■ **Text segment**
Translated by Steiner Online Library

Chapter XVI

[ 1 ] I must count what I experienced through Gabriele Reuter, whom I was able to get close to through this circle, as one of the most beautiful hours of my life. A personality who carried within her deep human problems and approached them with a certain radicalism of heart and feeling. She stood with all her soul in everything that appeared to her in social life as a contradiction between traditional prejudice and the original demands of human nature. She looked at the woman, who is constrained from the outside by these traditional prejudices through life and upbringing, and who must painfully experience what wants to enter life as "truth" from the depths of the soul. Radicalism of the heart expressed in a calm and intelligent way, permeated by artistic sense and forceful creative power, that is what Gabriele Reuter revealed as greatness. The conversations I had with her while she was working on her book "Aus guter Familie" were immeasurably delightful. I think back and see myself standing on a street corner with her, discussing questions that moved her for more than an hour in the blazing heat of the sun. Gabriele Reuter was able to talk in the most dignified manner, never losing her calm demeanor for a moment, about things that would immediately get others visibly excited. "Rejoicing to the skies, saddened to death" was alive in her feelings; yet it remained in her soul and did not become part of her words. Gabriele Reuter emphasized sharply what she had to say; but she never did it vocally, only emotionally. I believe that this art of keeping the articulation entirely in the soul while keeping the speech flowing evenly is particularly characteristic of her style. And it seems to me that in her writing she has fully developed this characteristic into her charming style.

[ 2 ] There was something unspeakably beautiful about the admiration Gabriele Reuter found in Olden's circle. Hans Olden often said to me quite elegiacally: this woman is great, could I - he added - also rise so courageously to present to the outside world what moves me in the depths of my soul.

[ 3 ] This circle took part in the Weimar Goethe events in its own special way. It was a tone of irony that never mocked frivolously, but was often even aesthetically indignant, judging the "past" as the "present". For days after Goethe meetings, Olden stood at the typewriter to write reports on what he had experienced, which in his opinion were intended to give the verdict of the "child of the world" on the Goethe prophets.

[ 4 ] This tone was soon echoed by another "child of the world", Otto Erich Hartleben. He was present at almost every Goethe meeting. But at first I couldn't quite discover why he came.

■ **Short exercise**
In the memoir chapter, reproduce the part that opens with the words containing "[ 3 ] This circle" and closes with "why he came.", replacing "typewriter" with "writing desk".

■ **Record list**
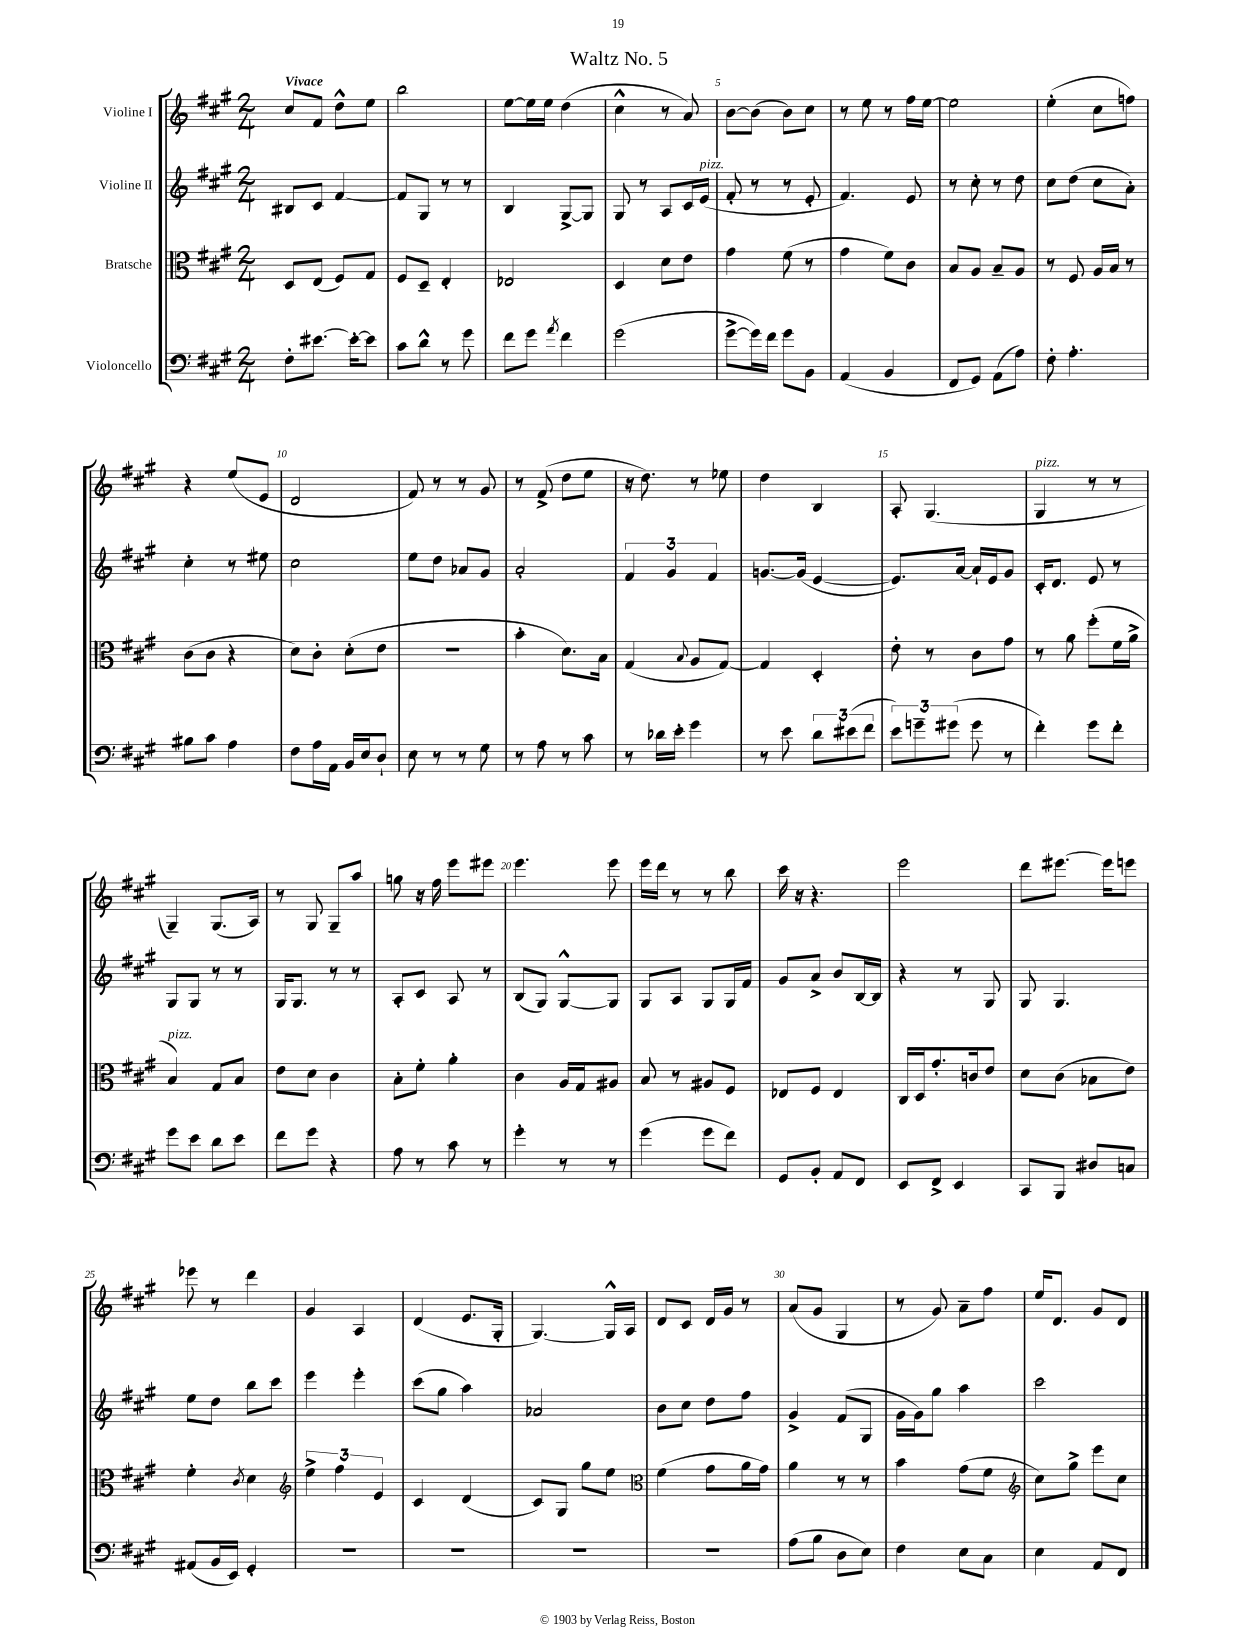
\header { title = "Waltz No. 5" }
<<
\new StaffGroup <<
\new Staff = "s0" \with { instrumentName = "Violine I" } {
    \clef treble \key a \major \numericTimeSignature \time 2/4 \tempo "Vivace"
    cis''8 fis'8 d''8-^ e''8 |
    b''2 |
    e''8~ e''16 e''16 d''4( |
    cis''4-^ r8 a'8) |
    b'8~ b'8( b'8) cis''8 |
    r8 e''8 r8 fis''16 e''16~ |
    e''2 |
    e''4-.( cis''8 f''8) |
    r4 e''8( e'8 |
    d'2 |
    fis'8) r8 r8 gis'8 |
    r8 fis'8->( d''8 e''8 |
    r16 d''8.) r8 ees''8 |
    d''4 b4 |
    a8-. gis4.( |
    gis4^\markup { \italic "pizz." } r8 r8 |
    gis4--) gis8.( a16) |
    r8 gis8 gis8-- a''8 |
    g''8 r16 fis''16 e'''8 eis'''8 |
    e'''4. e'''8 |
    e'''16 d'''16 r8 r8 b''8 |
    cis'''16 r16 r4. |
    e'''2 |
    d'''8 eis'''8.~ eis'''16 e'''8 |
    ees'''8 r8 d'''4 |
    gis'4 a4 |
    d'4( e'8. gis16-. |
    gis4.~) gis16-^ a16 |
    d'8 cis'8 d'16 gis'16 r8 |
    a'8( gis'8 gis4 |
    r8 gis'8) a'8-- fis''8 |
    e''16 d'8. gis'8 d'8 \bar "|." |
}
\new Staff = "s1" \with { instrumentName = "Violine II" } {
    \clef treble \key a \major \numericTimeSignature \time 2/4
    bis8 cis'8 fis'4~ |
    fis'8 gis8 r8 r8 |
    b4 gis8~-> gis8 |
    gis8 r8 a8 cis'16 e'16^\markup { \italic "pizz." }( |
    fis'8-. r8 r8 e'8-. |
    fis'4.) e'8 |
    r8 cis''8-. r8 d''8 |
    cis''8 d''8( cis''8 a'8-.) |
    cis''4-. r8 eis''8 |
    cis''2 |
    e''8 d''8 aes'8 gis'8 |
    a'2-. |
    \tuplet 3/2 { fis'4 gis'4 fis'4 } |
    g'8.~ g'16( e'4~ |
    e'8.) a'16~ a'16-! e'16 gis'8 |
    cis'16-. d'8. e'8 r8 |
    gis8 gis8 r8 r8 |
    gis16 gis8. r8 r8 |
    a8-. cis'8 a8 r8 |
    b8( gis8) gis8~-^ gis8 |
    gis8 a8 gis8 gis16 fis'16 |
    gis'8 a'8-> b'8 b16~ b16 |
    r4 r8 gis8 |
    gis8 gis4. |
    e''8 d''8 b''8 cis'''8 |
    e'''4 e'''4-. |
    cis'''8( gis''8 a''4) |
    aes'2 |
    b'8 cis''8 d''8 fis''8 |
    gis'4-> fis'8( gis8 |
    gis'16 gis'16) gis''8 a''4 |
    cis'''2 \bar "|." |
}
\new Staff = "s2" \with { instrumentName = "Bratsche" } {
    \clef alto \key a \major \numericTimeSignature \time 2/4
    d8 e8( fis8) gis8 |
    fis8 d8-- e4-. |
    ees2 |
    d4 d'8 e'8 |
    gis'4 fis'8( r8 |
    gis'4 fis'8) cis'8 |
    b8 a8 b8-- a8 |
    r8 fis8 a16 b16 r8 |
    cis'8( cis'8 r4 |
    d'8) cis'8-. d'8-.( e'8 |
    R2 |
    b'4-. d'8.) b16 |
    gis4( \appoggiatura { b8 } a8 gis8~) |
    gis4 d4-. |
    e'8-. r8 cis'8 gis'8 |
    r8 a'8 fis''8-.( fis'16 a'16-> |
    b4^\markup { \italic "pizz." }) gis8 b8 |
    e'8 d'8 cis'4 |
    b8-. fis'8-. a'4-. |
    cis'4 a16 gis16 ais8 |
    b8 r8 ais8 fis8 |
    ees8 fis8 ees4 |
    cis16 d16 gis'8.-. c'16 e'8 |
    d'8 cis'8( bes8 e'8) |
    fis'4-. \acciaccatura { cis'8 } d'4 |
    \clef treble \tuplet 3/2 { e''4-> fis''4 e'4 } |
    cis'4 d'4( |
    cis'8) gis8 gis''8 e''8 |
    \clef alto fis'4( gis'8 a'16 gis'16) |
    a'4 r8 r8 |
    b'4 gis'8( fis'8 |
    \clef treble cis''8) gis''8-> e'''8 cis''8 \bar "|." |
}
\new Staff = "s3" \with { instrumentName = "Violoncello" } {
    \clef bass \key a \major \numericTimeSignature \time 2/4
    fis8-. eis'8.~ eis'16~-. eis'8 |
    cis'8 d'8-^ r8 gis'8 |
    fis'8 gis'8 \acciaccatura { a'8 } fis'4 |
    gis'2( |
    gis'8~-> gis'16) fis'16 gis'8 b,8 |
    a,4( b,4 |
    fis,8 gis,8) a,8( a8) |
    fis8-. a4.-. |
    bis8 cis'8 a4 |
    fis8 a16 a,16 b,16 e16 d8-! |
    e8 r8 r8 gis8 |
    r8 a8 r8 cis'8 |
    r8 des'16 e'16-. gis'4 |
    r8 e'8 \tuplet 3/2 { d'8 eis'8( fis'8 } |
    \tuplet 3/2 { e'8) g'8-- gis'8( } gis'8 r8 |
    fis'4-.) gis'8 fis'8-. |
    gis'8 e'8 d'8 e'8 |
    fis'8 gis'8 r4 |
    a8 r8 cis'8 r8 |
    gis'4-. r8 r8 |
    gis'4( gis'8 fis'8) |
    gis,8 b,8-. a,8 fis,8 |
    e,8 fis,8-> e,4 |
    cis,8 b,,8 dis8 c8 |
    ais,8( b,16 e,16) gis,4-. |
    R2 |
    R2 |
    R2 |
    R2 |
    a8( b8 d8 e8) |
    fis4 e8 cis8 |
    e4 a,8 fis,8 \bar "|." |
}
>>
>>
\layout { \context { \Score \override BarNumber.break-visibility = ##(#f #t #t) barNumberVisibility = #(every-nth-bar-number-visible 5) } }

■ **Solution for this exercise**
[ 3 ] This circle took part in the Weimar Goethe events in its own special way. It was a tone of irony that never mocked frivolously, but was often even aesthetically indignant, judging the "past" as the "present". For days after Goethe meetings, Olden stood at the writing desk to write reports on what he had experienced, which in his opinion were intended to give the verdict of the "child of the world" on the Goethe prophets.

[ 4 ] This tone was soon echoed by another "child of the world", Otto Erich Hartleben. He was present at almost every Goethe meeting. But at first I couldn't quite discover why he came.